As our demand for data increases, so too does the need to store it. Data centres are home to every upload, cloud-saved photo, document, TV traffic and more – including mobile phone requirements and the imminent global rollout of 5G. While this might not seem as power-hungry as the historical large energy consumers, such as oil companies, these new titans of industry are quietly gobbling up vast amounts of the world’s power.
The information and communications technology (ICT) as a whole is projected to increase energy requirements by 20% in the years up to 2030, with data centres accounting for a third of that usage.
Current Energy Use
At present, despite this increased demand, companies are managing to keep a cap on their energy needs. This is down to a few reasons, namely switching from older facilities to newer, more energy-efficient locations. However, while this is currently effective, if nothing is done to mitigate this, the situation will not be so positive in 5-10 years.
While we talk about ‘the future’, some of the infrastructure to deal with this is already planned or in place. The giant tech companies have constructed what are known as hyperscale data centres – enormous, energy-efficient concerns that can easily be scaled as needed, up to hundreds of thousands of servers.

## DATASET EXTRACT

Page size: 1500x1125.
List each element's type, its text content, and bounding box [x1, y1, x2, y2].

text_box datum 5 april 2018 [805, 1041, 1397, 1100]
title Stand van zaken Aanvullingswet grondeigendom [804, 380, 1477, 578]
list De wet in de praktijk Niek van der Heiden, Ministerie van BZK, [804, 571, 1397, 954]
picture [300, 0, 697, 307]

## TASKS TO PERFORM
1. Translate this sentence from the data center text into Spanish: "The information and communications technology (ICT) as a whole is projected to increase energy requirements by 20% in the years up to 2030, with data centres accounting for a third of that usage."
2. Rewrite the data center text from "As our demand" up to and including "the world’s power.", swapping "oil companies" for "mining companies".

## EXERCISE RESPONSES
1. Se prevé que las tecnologías de la información y la comunicación (TIC) en su conjunto aumenten sus necesidades energéticas un 20 % en los años hasta 2030, y que los centros de datos representen un tercio de ese consumo.

2.
As our demand for data increases, so too does the need to store it. Data centres are home to every upload, cloud-saved photo, document, TV traffic and more – including mobile phone requirements and the imminent global rollout of 5G. While this might not seem as power-hungry as the historical large energy consumers, such as mining companies, these new titans of industry are quietly gobbling up vast amounts of the world’s power.